Dinner for two, everything included, was $250. Call or write Pierce’s if you’d like to receive an invitation for next year’s event.

Twelfth Annual New York State Wine Dinner at Pierce’s 1894 Restaurant, 228 Oakwood Avenue, Elmira Heights, 607-734-2022. Open daily from 11:30 AM, Saturdays from 4 PM. Closed Mondays. All major credit cards.

Metroland Magazine, 18 April 1991


Unknown said...

My father , John A. slater painted the portrait of Joe Pierce that hung in the enterance as you walked in the restaurant in its last 5 or 10 years.... I loved that place

Arnie Slater

Unknown said...

My wife and I went to several of the wine dinners, we knew Joe Pierce Jr. fairly well.
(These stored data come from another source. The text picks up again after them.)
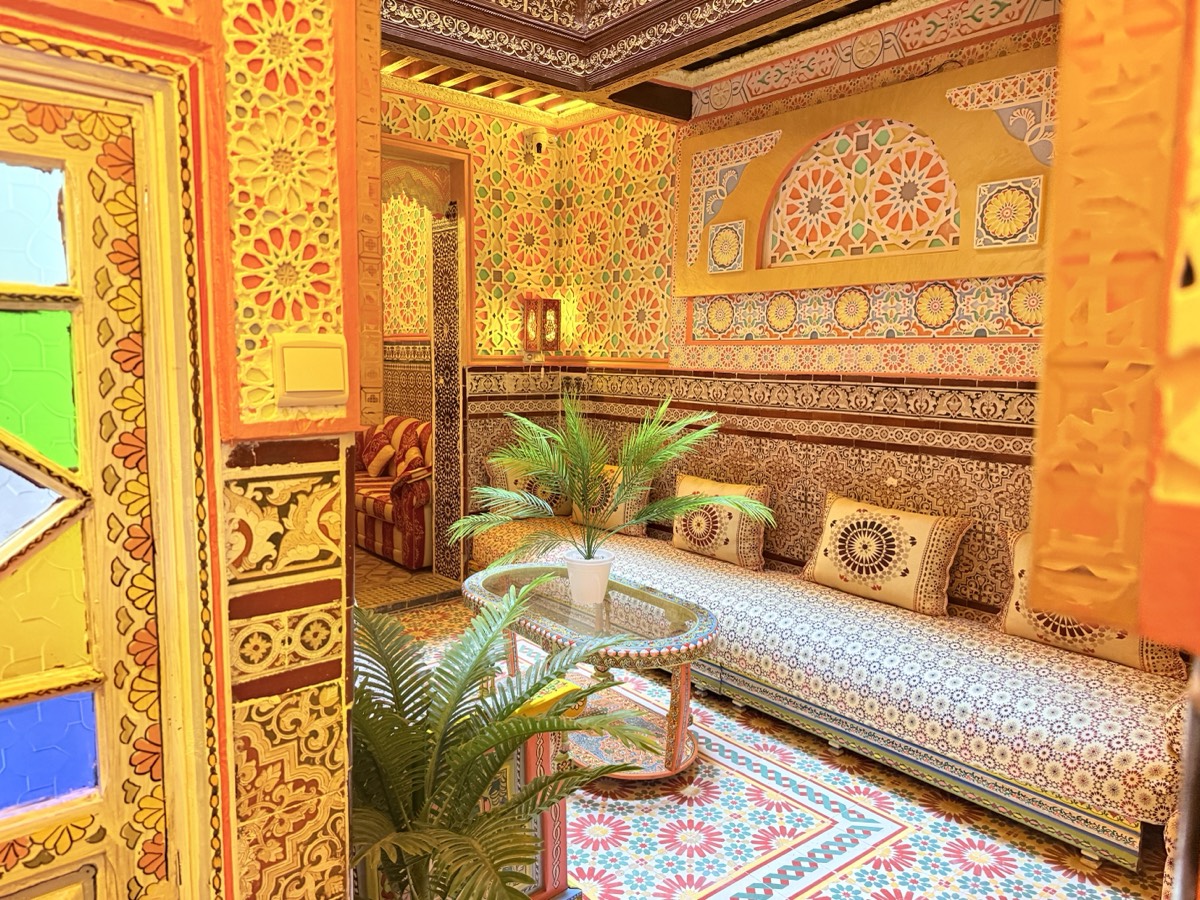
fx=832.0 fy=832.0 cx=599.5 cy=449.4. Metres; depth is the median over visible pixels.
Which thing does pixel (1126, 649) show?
cushion
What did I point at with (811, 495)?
right wall
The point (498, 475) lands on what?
cushion
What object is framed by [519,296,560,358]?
wall lantern
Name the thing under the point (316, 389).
light switch
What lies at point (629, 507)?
cushion
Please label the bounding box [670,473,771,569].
cushion
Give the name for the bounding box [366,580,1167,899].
floor
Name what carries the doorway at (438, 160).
in the back wall at (423, 129)
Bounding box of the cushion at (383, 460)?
[357,426,396,478]
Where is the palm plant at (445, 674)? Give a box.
[344,577,661,897]
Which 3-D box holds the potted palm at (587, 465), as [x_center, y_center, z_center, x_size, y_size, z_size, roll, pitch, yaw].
[0.026,0.171,3.111,1.161,0.724,0.966,1,6,3]
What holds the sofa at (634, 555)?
on the floor at (744, 762)
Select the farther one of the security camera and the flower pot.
the security camera
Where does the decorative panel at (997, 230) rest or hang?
attached to the right wall at (811, 495)
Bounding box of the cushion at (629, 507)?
[569,463,650,536]
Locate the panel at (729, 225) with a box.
[707,220,746,272]
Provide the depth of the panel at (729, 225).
4.32 m
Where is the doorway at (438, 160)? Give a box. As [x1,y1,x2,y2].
[379,139,471,581]
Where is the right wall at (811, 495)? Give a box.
[549,1,1062,619]
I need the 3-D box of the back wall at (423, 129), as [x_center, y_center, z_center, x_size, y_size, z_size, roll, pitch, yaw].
[-1.360,-0.707,4.750,2.807,3.164,0.245,-5,8,-39]
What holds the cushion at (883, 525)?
on the sofa at (634, 555)
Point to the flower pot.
(572, 573)
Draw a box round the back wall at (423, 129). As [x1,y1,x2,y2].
[375,82,564,574]
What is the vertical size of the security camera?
0.204 m
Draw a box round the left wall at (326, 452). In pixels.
[0,0,358,899]
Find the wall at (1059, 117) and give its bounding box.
[1025,0,1199,654]
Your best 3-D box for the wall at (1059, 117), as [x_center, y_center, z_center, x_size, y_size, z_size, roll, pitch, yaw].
[0.776,-0.258,0.842,0.326,2.366,0.515,-5,8,-39]
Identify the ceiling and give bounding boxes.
[376,0,917,127]
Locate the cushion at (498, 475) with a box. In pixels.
[482,455,570,517]
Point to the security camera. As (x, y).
(537, 142)
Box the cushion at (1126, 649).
[994,525,1183,678]
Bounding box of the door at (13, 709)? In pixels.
[0,79,186,897]
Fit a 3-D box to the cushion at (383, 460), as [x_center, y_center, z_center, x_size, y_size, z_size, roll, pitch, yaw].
[-1.834,-0.019,6.738,0.201,0.427,0.504,-5,8,-39]
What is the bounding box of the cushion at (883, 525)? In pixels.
[799,492,973,617]
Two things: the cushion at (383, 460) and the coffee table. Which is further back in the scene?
the cushion at (383, 460)
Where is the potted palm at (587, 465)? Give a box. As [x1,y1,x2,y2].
[456,395,771,560]
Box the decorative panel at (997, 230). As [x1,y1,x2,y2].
[972,175,1043,249]
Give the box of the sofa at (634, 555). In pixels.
[466,509,1193,871]
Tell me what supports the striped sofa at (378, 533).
on the floor at (744, 762)
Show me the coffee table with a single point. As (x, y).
(634, 596)
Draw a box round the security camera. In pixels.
[524,127,549,160]
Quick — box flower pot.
[562,551,613,604]
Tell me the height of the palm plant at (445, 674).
0.866 m
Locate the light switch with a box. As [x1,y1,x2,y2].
[273,333,348,407]
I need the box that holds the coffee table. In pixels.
[463,559,719,780]
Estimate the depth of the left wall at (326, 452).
1.37 m
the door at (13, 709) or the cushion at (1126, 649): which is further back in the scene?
the cushion at (1126, 649)
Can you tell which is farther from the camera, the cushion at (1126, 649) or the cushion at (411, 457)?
the cushion at (411, 457)
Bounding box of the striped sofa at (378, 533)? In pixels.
[352,415,433,569]
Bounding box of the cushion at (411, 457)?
[393,440,431,483]
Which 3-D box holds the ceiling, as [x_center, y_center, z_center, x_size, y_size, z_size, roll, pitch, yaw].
[0.134,-1.779,2.338,3.054,0.412,3.897,-5,8,-39]

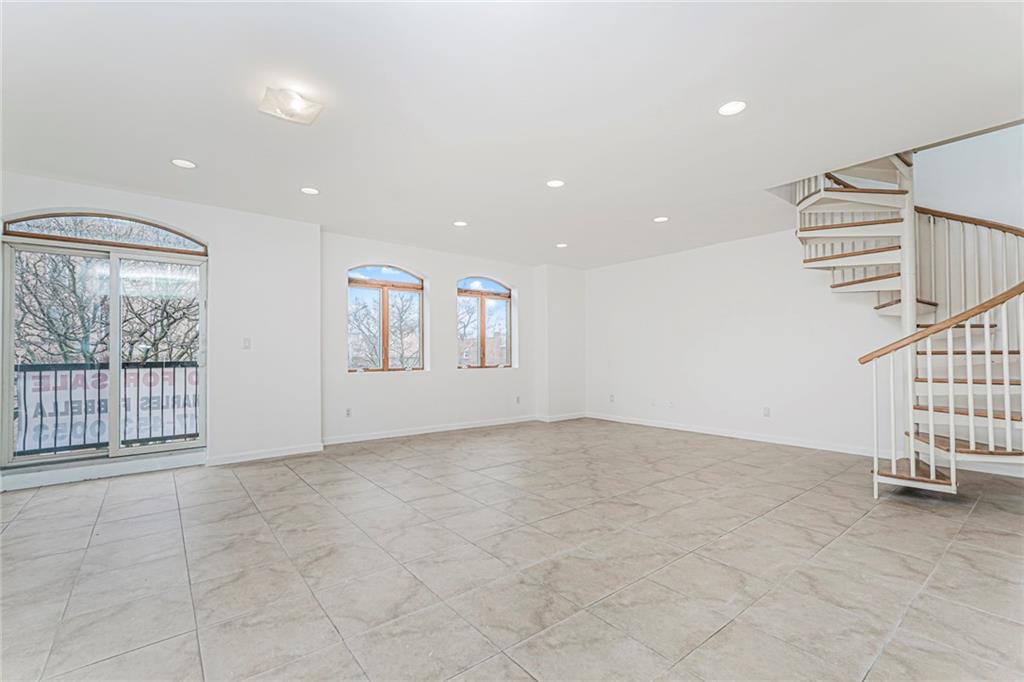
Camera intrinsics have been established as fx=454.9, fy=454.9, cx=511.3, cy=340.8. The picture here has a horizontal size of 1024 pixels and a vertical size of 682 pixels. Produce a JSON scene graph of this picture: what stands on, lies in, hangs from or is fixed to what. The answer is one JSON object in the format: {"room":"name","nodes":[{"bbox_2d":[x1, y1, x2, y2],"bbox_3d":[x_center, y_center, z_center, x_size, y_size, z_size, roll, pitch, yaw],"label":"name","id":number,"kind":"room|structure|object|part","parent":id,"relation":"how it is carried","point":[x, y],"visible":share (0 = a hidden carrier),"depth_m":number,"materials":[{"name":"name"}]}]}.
{"room":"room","nodes":[
{"label":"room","id":0,"kind":"room"},
{"bbox_2d":[14,359,199,456],"bbox_3d":[-4.471,0.708,4.938,4.048,1.081,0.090,1,-2,-39],"label":"balcony railing","id":1,"kind":"object","parent":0,"point":[85,380],"visible":0.58,"depth_m":4.94,"materials":[{"name":"black metal"}]},
{"bbox_2d":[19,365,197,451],"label":"banner","id":2,"kind":"object","parent":1,"relation":"attached to","point":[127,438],"visible":0.34,"depth_m":4.86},
{"bbox_2d":[0,169,319,482],"bbox_3d":[-3.634,-0.097,4.263,3.460,2.664,0.257,1,-2,-39],"label":"left wall","id":3,"kind":"structure","parent":0,"point":[223,257],"depth_m":4.86,"materials":[{"name":"white paint"}]},
{"bbox_2d":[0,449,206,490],"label":"door sill","id":4,"kind":"structure","parent":3,"relation":"attached to","point":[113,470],"depth_m":4.04,"materials":[{"name":"white paint"}]},
{"bbox_2d":[1,219,206,473],"bbox_3d":[-3.659,0.064,4.224,1.501,2.091,0.149,1,-2,-39],"label":"sliding glass door","id":5,"kind":"structure","parent":3,"relation":"in","point":[115,295],"depth_m":4.18,"materials":[{"name":"glass"}]},
{"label":"glass panel","id":6,"kind":"part","parent":5,"relation":"part of","materials":[{"name":"clear glass"}]},
{"bbox_2d":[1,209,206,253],"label":"arched window","id":7,"kind":"structure","parent":3,"relation":"in","point":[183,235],"depth_m":4.14,"materials":[{"name":"brown glass"}]},
{"bbox_2d":[242,337,251,348],"bbox_3d":[-2.748,0.023,4.721,0.070,0.116,0.016,1,-2,-39],"label":"light switch","id":8,"kind":"object","parent":3,"relation":"attached to","point":[247,342],"visible":0.98,"depth_m":4.72,"materials":[{"name":"white plastic"}]},
{"bbox_2d":[206,442,322,465],"bbox_3d":[-2.658,1.203,4.845,1.150,0.092,0.016,1,-2,-39],"label":"baseboard","id":9,"kind":"structure","parent":3,"relation":"attached to","point":[293,452],"depth_m":4.83,"materials":[{"name":"white paint"}]},
{"bbox_2d":[320,231,541,443],"bbox_3d":[-0.976,-0.026,6.773,3.767,2.641,0.202,1,-2,-39],"label":"window wall","id":10,"kind":"structure","parent":0,"point":[433,372],"depth_m":6.38,"materials":[{"name":"white paint"}]},
{"bbox_2d":[345,407,352,416],"bbox_3d":[-2.024,0.883,5.628,0.073,0.118,0.012,1,-2,-39],"label":"wall socket","id":11,"kind":"object","parent":10,"relation":"attached to","point":[349,410],"visible":0.99,"depth_m":5.62,"materials":[{"name":"white plastic"}]},
{"bbox_2d":[348,264,423,371],"bbox_3d":[-1.744,-0.311,6.243,1.196,1.502,0.112,1,-2,-39],"label":"arched window","id":12,"kind":"structure","parent":10,"relation":"in","point":[385,305],"depth_m":6.25,"materials":[{"name":"brown glass"}]},
{"bbox_2d":[321,414,539,445],"bbox_3d":[-1.006,1.242,6.549,3.487,0.094,0.016,1,-2,-39],"label":"baseboard","id":13,"kind":"structure","parent":10,"relation":"attached to","point":[365,438],"depth_m":6.32,"materials":[{"name":"white paint"}]},
{"bbox_2d":[457,276,513,368],"bbox_3d":[-0.473,-0.287,7.234,1.126,1.470,0.111,1,-2,-39],"label":"arched window","id":14,"kind":"structure","parent":10,"relation":"in","point":[469,295],"depth_m":7.26,"materials":[{"name":"glass"}]},
{"bbox_2d":[514,395,520,403],"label":"wall socket","id":15,"kind":"object","parent":10,"relation":"attached to","point":[518,398],"visible":0.99,"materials":[{"name":"white plastic"}]},
{"bbox_2d":[0,417,1023,681],"bbox_3d":[0.520,1.255,3.007,8.280,0.119,7.939,1,-2,-39],"label":"tile floor","id":16,"kind":"structure","parent":0,"point":[754,527],"depth_m":2.40,"materials":[{"name":"tile"}]},
{"bbox_2d":[792,148,1023,497],"bbox_3d":[3.643,-0.721,4.070,2.400,3.905,2.198,1,-2,-39],"label":"spiral staircase","id":17,"kind":"structure","parent":16,"relation":"on","point":[970,420],"depth_m":4.04,"materials":[{"name":"white"}]},
{"bbox_3d":[3.459,1.155,3.942,0.793,0.080,0.700,1,-2,-39],"label":"step","id":18,"kind":"part","parent":17,"relation":"part of","materials":[{"name":"brown wood"}]},
{"bbox_2d":[0,0,1023,265],"bbox_3d":[0.146,-1.530,3.165,7.445,0.229,7.522,1,-2,-39],"label":"ceiling","id":19,"kind":"structure","parent":0,"point":[189,150],"depth_m":2.76,"materials":[{"name":"white paint"}]},
{"bbox_2d":[171,158,196,168],"bbox_3d":[-2.587,-1.398,3.590,0.169,0.007,0.170,1,-2,-39],"label":"recessed light","id":20,"kind":"object","parent":19,"relation":"in","point":[181,162],"visible":0.98,"depth_m":3.58,"materials":[{"name":"white"}]},
{"bbox_2d":[257,86,323,124],"bbox_3d":[-1.317,-1.408,2.723,0.305,0.102,0.296,1,-2,-39],"label":"ceiling light","id":21,"kind":"object","parent":19,"relation":"attached to","point":[303,110],"visible":0.99,"depth_m":2.68,"materials":[{"name":"white glass"}]},
{"bbox_2d":[300,186,318,194],"bbox_3d":[-1.858,-1.382,4.187,0.166,0.008,0.167,1,-2,-39],"label":"recessed light","id":22,"kind":"object","parent":19,"relation":"in","point":[307,189],"visible":0.98,"depth_m":4.18,"materials":[{"name":"white"}]},
{"bbox_2d":[453,220,467,226],"bbox_3d":[-0.590,-1.346,5.219,0.165,0.008,0.167,1,-2,-39],"label":"recessed light","id":23,"kind":"object","parent":19,"relation":"in","point":[459,223],"visible":0.98,"depth_m":5.21,"materials":[{"name":"white"}]},
{"bbox_2d":[546,179,564,188],"bbox_3d":[0.387,-1.394,4.027,0.169,0.008,0.170,1,-2,-39],"label":"recessed light","id":24,"kind":"object","parent":19,"relation":"in","point":[556,183],"visible":0.98,"depth_m":4.02,"materials":[{"name":"white"}]},
{"bbox_2d":[555,242,567,248],"bbox_3d":[0.688,-1.320,6.284,0.177,0.011,0.178,1,-2,-39],"label":"recessed light","id":25,"kind":"object","parent":19,"relation":"in","point":[560,245],"visible":0.98,"depth_m":6.27,"materials":[{"name":"white"}]},
{"bbox_2d":[653,215,668,222],"bbox_3d":[1.661,-1.353,5.063,0.173,0.010,0.175,1,-2,-39],"label":"recessed light","id":26,"kind":"object","parent":19,"relation":"in","point":[658,219],"visible":0.98,"depth_m":5.05,"materials":[{"name":"white"}]},
{"bbox_2d":[718,100,746,116],"bbox_3d":[1.356,-1.431,2.798,0.170,0.007,0.171,1,-2,-39],"label":"recessed light","id":27,"kind":"object","parent":19,"relation":"in","point":[728,110],"visible":0.99,"depth_m":2.79,"materials":[{"name":"white"}]},
{"bbox_2d":[533,263,584,420],"bbox_3d":[0.834,0.013,7.838,0.922,2.632,0.368,1,-2,-39],"label":"corner wall","id":28,"kind":"structure","parent":0,"point":[572,317],"depth_m":7.63,"materials":[{"name":"white paint"}]},
{"bbox_2d":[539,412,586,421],"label":"baseboard","id":29,"kind":"structure","parent":28,"relation":"attached to","point":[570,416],"depth_m":7.59,"materials":[{"name":"white paint"}]},
{"bbox_2d":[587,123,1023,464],"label":"right wall","id":30,"kind":"structure","parent":0,"point":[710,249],"depth_m":5.79,"materials":[{"name":"white paint"}]},
{"bbox_2d":[608,393,615,401],"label":"wall socket","id":31,"kind":"object","parent":30,"relation":"attached to","point":[612,396],"visible":1,"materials":[{"name":"white plastic"}]},
{"bbox_2d":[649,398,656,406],"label":"wall socket","id":32,"kind":"object","parent":30,"relation":"attached to","point":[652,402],"visible":0.99,"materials":[{"name":"white plastic"}]},
{"bbox_2d":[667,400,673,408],"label":"wall socket","id":33,"kind":"object","parent":30,"relation":"attached to","point":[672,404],"visible":0.99,"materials":[{"name":"white plastic"}]},
{"bbox_2d":[588,411,886,457],"bbox_3d":[2.776,1.227,6.182,0.015,0.096,4.447,1,-2,-39],"label":"baseboard","id":34,"kind":"structure","parent":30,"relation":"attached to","point":[696,430],"depth_m":5.79,"materials":[{"name":"white paint"}]},
{"bbox_2d":[762,406,770,416],"bbox_3d":[3.139,0.873,5.605,0.013,0.117,0.071,1,-2,-39],"label":"wall socket","id":35,"kind":"object","parent":30,"relation":"attached to","point":[766,410],"visible":0.98,"depth_m":5.60,"materials":[{"name":"white plastic"}]},
{"bbox_2d":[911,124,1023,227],"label":"stairwell wall","id":36,"kind":"structure","parent":0,"point":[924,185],"depth_m":4.16,"materials":[{"name":"white paint"}]},
{"label":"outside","id":37,"kind":"structure","parent":0,"visible":0},
{"bbox_2d":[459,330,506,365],"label":"brick building","id":38,"kind":"structure","parent":37,"point":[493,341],"materials":[{"name":"brick"}]},
{"label":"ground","id":39,"kind":"structure","parent":37,"visible":0},
{"bbox_2d":[11,252,199,362],"bbox_3d":[-9.223,-0.237,10.449,5.757,8.370,4.931,1,-2,-39],"label":"tree","id":40,"kind":"object","parent":39,"relation":"on","point":[65,335],"visible":0.48,"depth_m":9.77,"materials":[{"name":"brown plant"}]},
{"bbox_2d":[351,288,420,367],"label":"tree","id":41,"kind":"object","parent":39,"relation":"on","point":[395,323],"visible":0.57,"materials":[{"name":"plant"}]}
]}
They were quite the event. If you listened, you would learn a lot, as there were always some Finger Lakes winemakers in attendance.

TK Fudge said...

I know I'm late to the party but have nothing but fond memories of working at Pierce's in the mid 70's when papa Joe and Mrs. Pierce ran the place like a fine tuned instrument. I was thrilled to get to know Little Joe, as he was referred to during my time working there with my Aunt Reah. Little Joe took me to Hesselsons Sporting Goods in downtown Elmira heights when I turned 16 to help me pick out a Mossberg 12 gauge shotgun before my first year of deer hunting. I was also fortunate enough to be invited to Mr. Pierce's home where they held a wide eyed summer party including providing dinner after digging a deep hole to fill with individually wrapped seafoods and meats for everyone while we played football in the long front lawn waiting for supper. I was already playing football in 7th & 8th grades when I was lined up against Little Joe and laid an old style body block on him at the knees causing him to tumbled over me to the ground. The excitement of knocking him down overtook the considerable pain I endured through my left rib cage but there was no way I was going to show him after he got up, patted me on the head and said "Fudge, where did that come from", you laid me out. Little Joe taught me how a gentleman shakes ones hand and would scold me every time I went in with the cool handshake of the day. I consider myself very fortunate to have had the opportunity to work for Pierce's and learn how the upper level of local society carried themselves. So many Sundays bussing tables in the Bar dining area where the drinking was considerable after guests left church and arrived for lunch. Craigy was just as amazing and at my age I thought there wasn't another lady more beautiful than her and never forgot her wonderful personality and continued laughter while making rounds to the regular's tables. Now at 61 years old I can honestly say Little Joe and Craigy made a wonderful impression on me that I will never forget. Then there was Higgy, a crazy stoned chef but knew what he was doing while working the line. What a fabulous memory to be cherished forever. If either Little Joe or Craigy see this please pat yourselves on the back and know you made an indelible impression on a young teenager without focus who turned out pretty well.
With best regards,
TK Fudge, St Louis, MO

Unknown said...

Started going there in the late 80's and thru the 90's until it closed. I knew Joe well enough to see the market for fine dining in Elmira was going the way of the dodo bird.
A real loss, we went to a number of special dinners, it was all good.